The company logged net sales of $33.9 million, up 7.4 percent from $31.6 million.
Net income from continuing operations was $800,000, or 8 cents a share, compared with net income from continuing operations of $1.4 million, or 14 cents a share, in the same prior year period.
During the fourth quarter of fiscal 2014, the company recorded a benefit of some $1.3 million, net of expenses, in connection with its resolution of directors’ and officers’ liability insurance claims.
Loss from discontinued operations, which includes results of the sale and activity related its Southern California Braiding operation, was $700,000, or a 7 cents a share, compared with a net loss of $400,000, or 4 cents a share, for the same period in fiscal 2014.
"Our fourth quarter results reflect the continuing progress of our turnaround efforts,” said Jeffrey Schlarbaum, IEC president and CEO, in a statement. “To date, we’ve broken through many of the headwinds we faced earlier in the year and we remain focused on restoring the confidence of our customers, rebuilding operational excellence and driving improved profitability.”
Schlarbaum was named to the top spot in February, succeeding Barry Gilbert, who was terminated following a shake-up at the company led by its largest shareholder, Vintage Capital Management LLC.
The Florida-based firm had said last year it was displeased with IEC’s recent performance and introduced its own board of directors to be voted on at the firm’s annual shareholder’s meeting in January. The alternative slate was elected.
Schlarbaum previously served as IEC’s president, but he left in 2013. He is also now a director.
Following the close of the fourth quarter, IEC began engaging in discussions, and has subsequently reached a preliminary understanding with the Securities & Exchange Commission regarding a potential settlement of its investigation of the company’s restatement of its consolidated financial statements for the fiscal year ended Sept. 30, 2012 and the quarter ended Dec. 28, 2012.
As part of the proposed settlement, IEC would pay a penalty of $200,000. This penalty has been accrued fully for in the fourth quarter of fiscal 2015. The understanding is still preliminary and is subject to change by the SEC, IEC reported.
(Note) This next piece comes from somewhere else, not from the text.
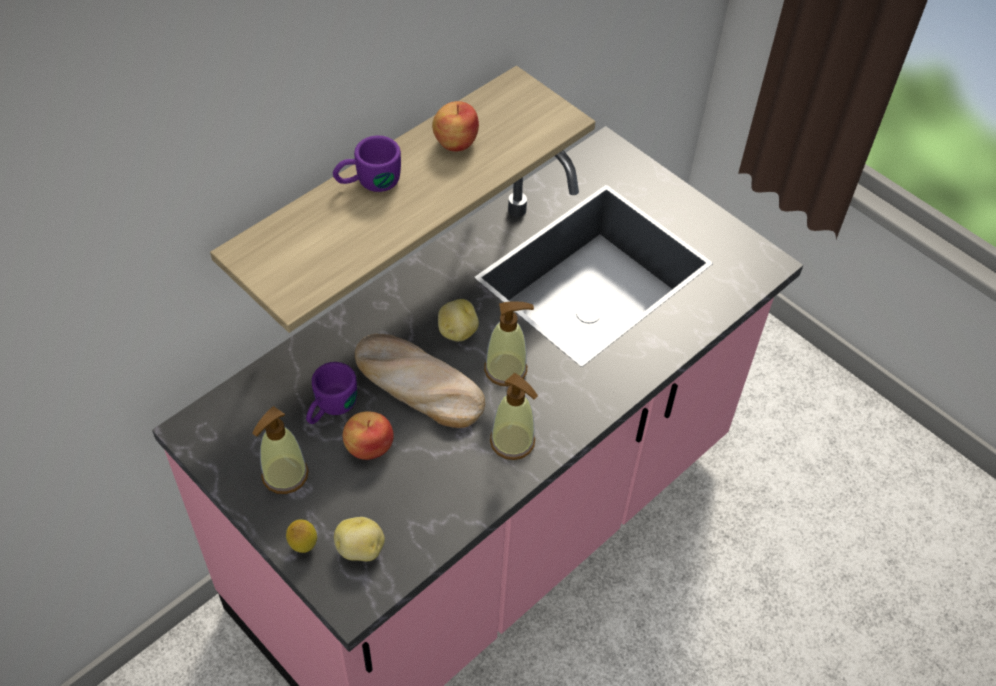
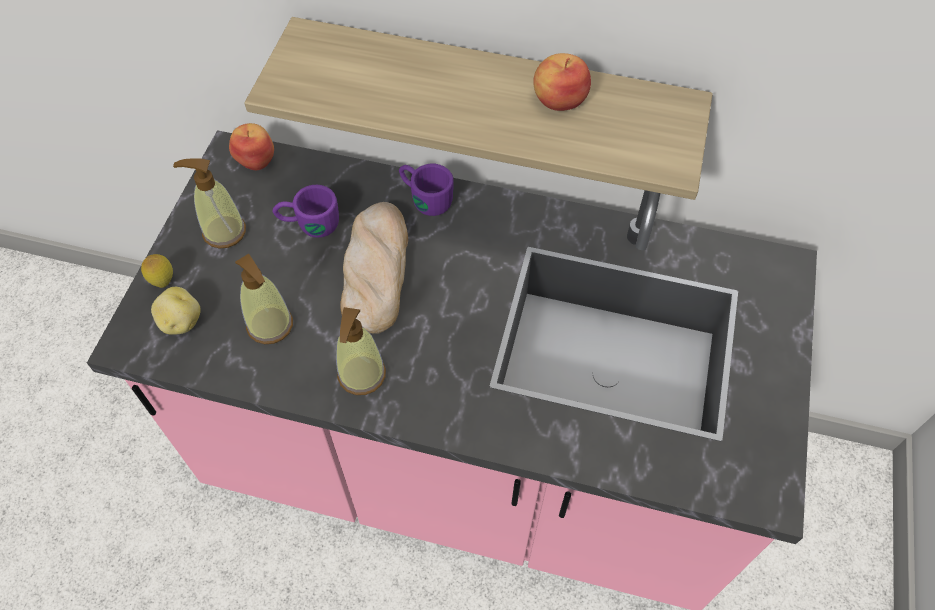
camera: 60 degrees right, 5 degrees up
(367, 182) = (452, 67): purple mug -> purple mug (424, 197)
(369, 446) = (287, 271): apple -> apple (256, 159)
(457, 331) = (455, 267): potato -> none
(506, 369) = (440, 327): soap dispenser -> soap dispenser (270, 325)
For the year, IEC logged sales of $127 million, up 5.1 percent from sales of $120.8 million a year ago.
Net loss for the year was $10.2 million, or $1.01 a share, compared with a net loss of $15.1 million, or $1.53 a share, in fiscal 2014.
Net loss from continuing operations for the year was $3.8 million, or 37 cents a share, compared with a net loss from continuing operations of $14.6 million, or $1.49 a share, in the previous year. Loss from discontinued operations was $6.4 million, or 64 cents a share, compared with a net loss of $400,000, or 4 cents a share, in fiscal 2014.
IEC also announced that prior to the close of the quarter it had extended the maturity date of its revolving credit facility from Jan. 18, 2016, to Jan. 18, 2018.
IEC ranked 14th on the most recent Rochester Business Journal list of manufacturers.